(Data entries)
== Segment start ==
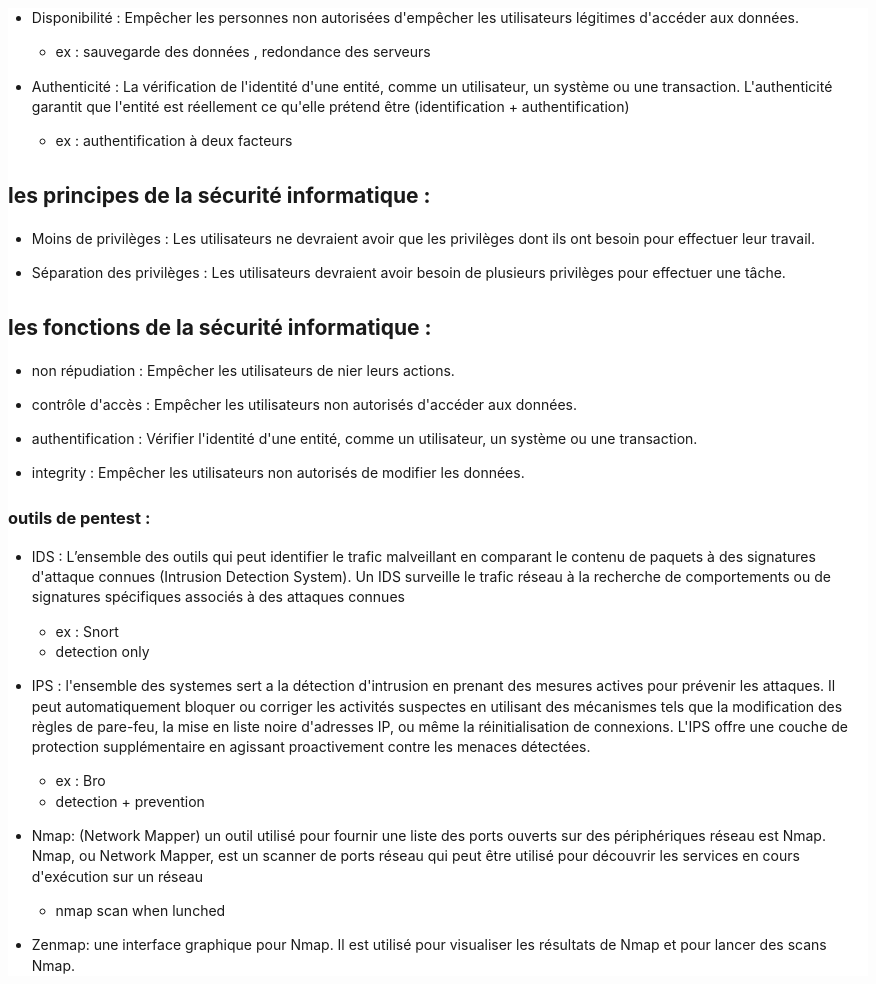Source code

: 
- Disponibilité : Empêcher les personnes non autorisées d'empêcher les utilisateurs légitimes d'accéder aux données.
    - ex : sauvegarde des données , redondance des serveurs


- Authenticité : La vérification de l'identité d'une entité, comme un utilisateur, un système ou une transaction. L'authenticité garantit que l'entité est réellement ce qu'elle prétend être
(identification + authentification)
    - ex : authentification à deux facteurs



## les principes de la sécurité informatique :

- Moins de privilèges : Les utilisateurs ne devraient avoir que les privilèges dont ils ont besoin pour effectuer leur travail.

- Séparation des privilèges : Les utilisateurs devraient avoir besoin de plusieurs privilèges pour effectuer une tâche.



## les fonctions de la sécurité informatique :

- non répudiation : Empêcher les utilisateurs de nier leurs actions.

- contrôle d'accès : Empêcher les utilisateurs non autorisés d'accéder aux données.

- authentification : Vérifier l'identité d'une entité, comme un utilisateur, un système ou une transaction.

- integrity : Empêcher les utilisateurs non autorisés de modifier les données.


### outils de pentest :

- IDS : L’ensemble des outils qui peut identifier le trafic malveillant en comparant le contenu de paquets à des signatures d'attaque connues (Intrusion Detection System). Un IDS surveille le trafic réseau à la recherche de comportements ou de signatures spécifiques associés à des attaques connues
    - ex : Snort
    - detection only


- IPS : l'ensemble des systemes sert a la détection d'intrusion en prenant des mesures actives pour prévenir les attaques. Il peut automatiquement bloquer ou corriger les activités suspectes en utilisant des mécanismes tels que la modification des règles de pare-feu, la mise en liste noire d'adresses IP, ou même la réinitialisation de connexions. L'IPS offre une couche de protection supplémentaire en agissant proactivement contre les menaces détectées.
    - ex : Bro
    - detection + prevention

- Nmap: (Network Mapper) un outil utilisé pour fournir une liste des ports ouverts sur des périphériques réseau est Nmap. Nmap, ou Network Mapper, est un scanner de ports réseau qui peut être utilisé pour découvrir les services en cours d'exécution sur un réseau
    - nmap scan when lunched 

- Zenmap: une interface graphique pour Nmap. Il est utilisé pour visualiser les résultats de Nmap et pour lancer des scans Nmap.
== Segment end ==
== Segment start ==
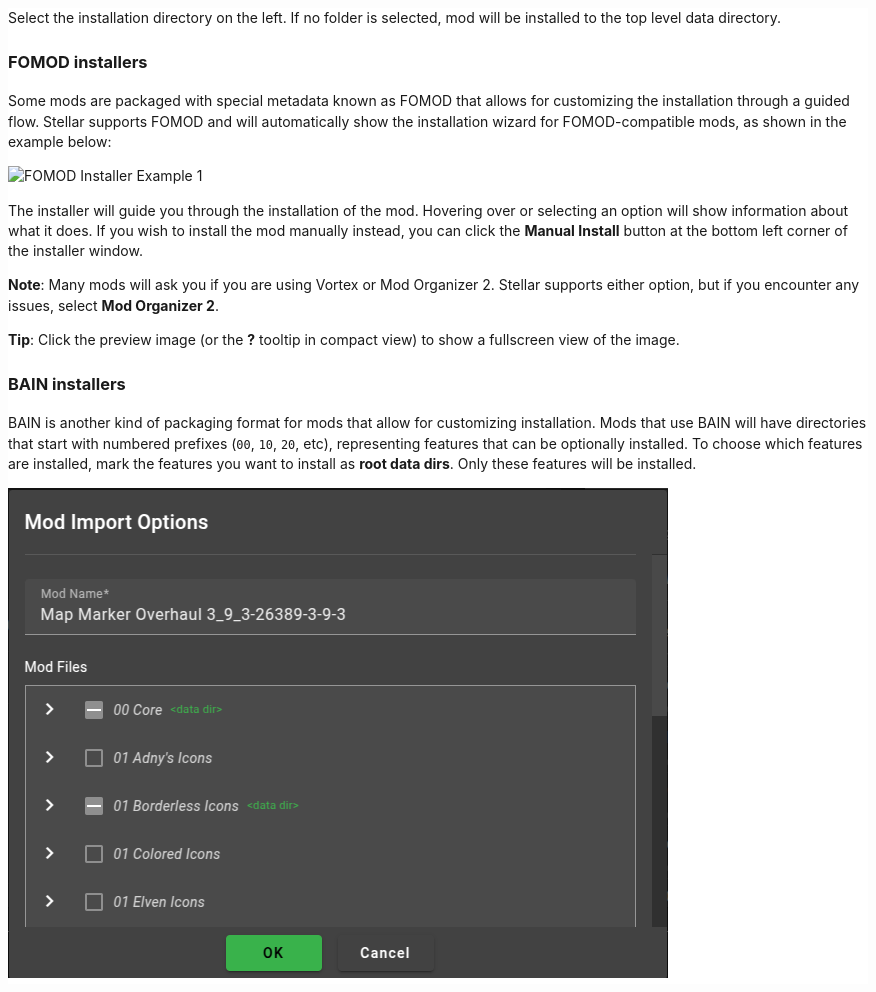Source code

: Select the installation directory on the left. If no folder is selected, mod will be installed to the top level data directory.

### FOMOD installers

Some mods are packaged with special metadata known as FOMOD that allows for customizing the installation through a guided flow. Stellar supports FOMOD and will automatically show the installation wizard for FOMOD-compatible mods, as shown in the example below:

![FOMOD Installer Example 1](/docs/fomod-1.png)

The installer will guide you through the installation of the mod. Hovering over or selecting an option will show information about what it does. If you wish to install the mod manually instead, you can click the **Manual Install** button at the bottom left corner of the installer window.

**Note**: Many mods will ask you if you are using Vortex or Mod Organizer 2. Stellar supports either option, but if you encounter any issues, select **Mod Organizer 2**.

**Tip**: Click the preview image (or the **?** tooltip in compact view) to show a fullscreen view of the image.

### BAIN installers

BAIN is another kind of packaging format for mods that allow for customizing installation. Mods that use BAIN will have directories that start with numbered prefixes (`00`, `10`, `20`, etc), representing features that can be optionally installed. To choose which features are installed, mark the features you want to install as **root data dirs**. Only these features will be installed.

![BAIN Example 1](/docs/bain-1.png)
== Segment end ==
From the listing above, copy out the lines starting with the one containing "- contrôle d'accès" and ending with the one containing "### outils de", including both of those lines.

### RESULT
- contrôle d'accès : Empêcher les utilisateurs non autorisés d'accéder aux données.

- authentification : Vérifier l'identité d'une entité, comme un utilisateur, un système ou une transaction.

- integrity : Empêcher les utilisateurs non autorisés de modifier les données.


### outils de pentest :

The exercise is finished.